We are now called “Christians,” a name that means followers of Christ. It denotes the same characteristics and traits as the term “the Way” but places the focus rightly upon the person of Christ rather than upon a particular habit or philosophy.

Within the first century their were some in the Roman world who mistook the title “Jesus Christ” as a name, with “Christ” being the last name, as it were. In many ways this error is not inappropriate. Paul, in his letter we read tonight, reminds us that we have been adopted as members of Jesus’ family. We too may now call the Lord our God Abba, Father. And we too inherit in his eternal kingdom.

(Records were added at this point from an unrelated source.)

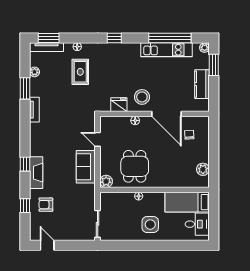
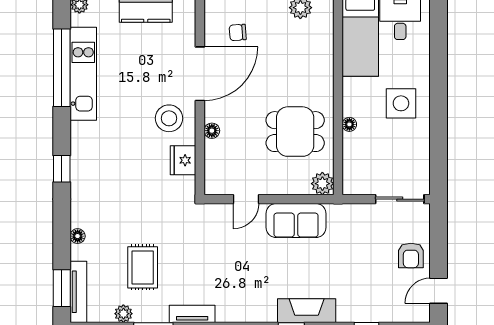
rug: (80, 72) -> (143, 267), moved, turned 90
armchair: (46, 205) -> (411, 255), moved

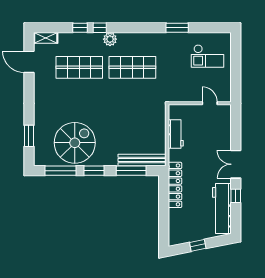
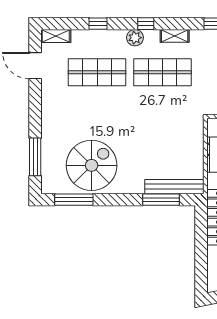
window: (100, 28) -> (146, 24), moved
shelving: (142, 38) -> (175, 36), added
window: (29, 136) -> (35, 157), width x1.44
window: (94, 171) -> (115, 200), removed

Truly, Jesus, Joshua, Yahweh has saved the world.

As I mentioned, my first name is Christian and given that my field is Jewish Studies I have at times received questions regarding my lineage. Most assume that I am Jewish, but the phrasing of the question that stands out to me most is from the adjunct instructor who, upon first meeting at Tulane and after telling her about my research, said, “What is a nice Jewish boy like you doing with a name like Christian?” She meant the question as a compliment and I took it as such. But it has served as a real and genuine challenge to me, as I think it should to us all.

What are we doing with a name like Christian?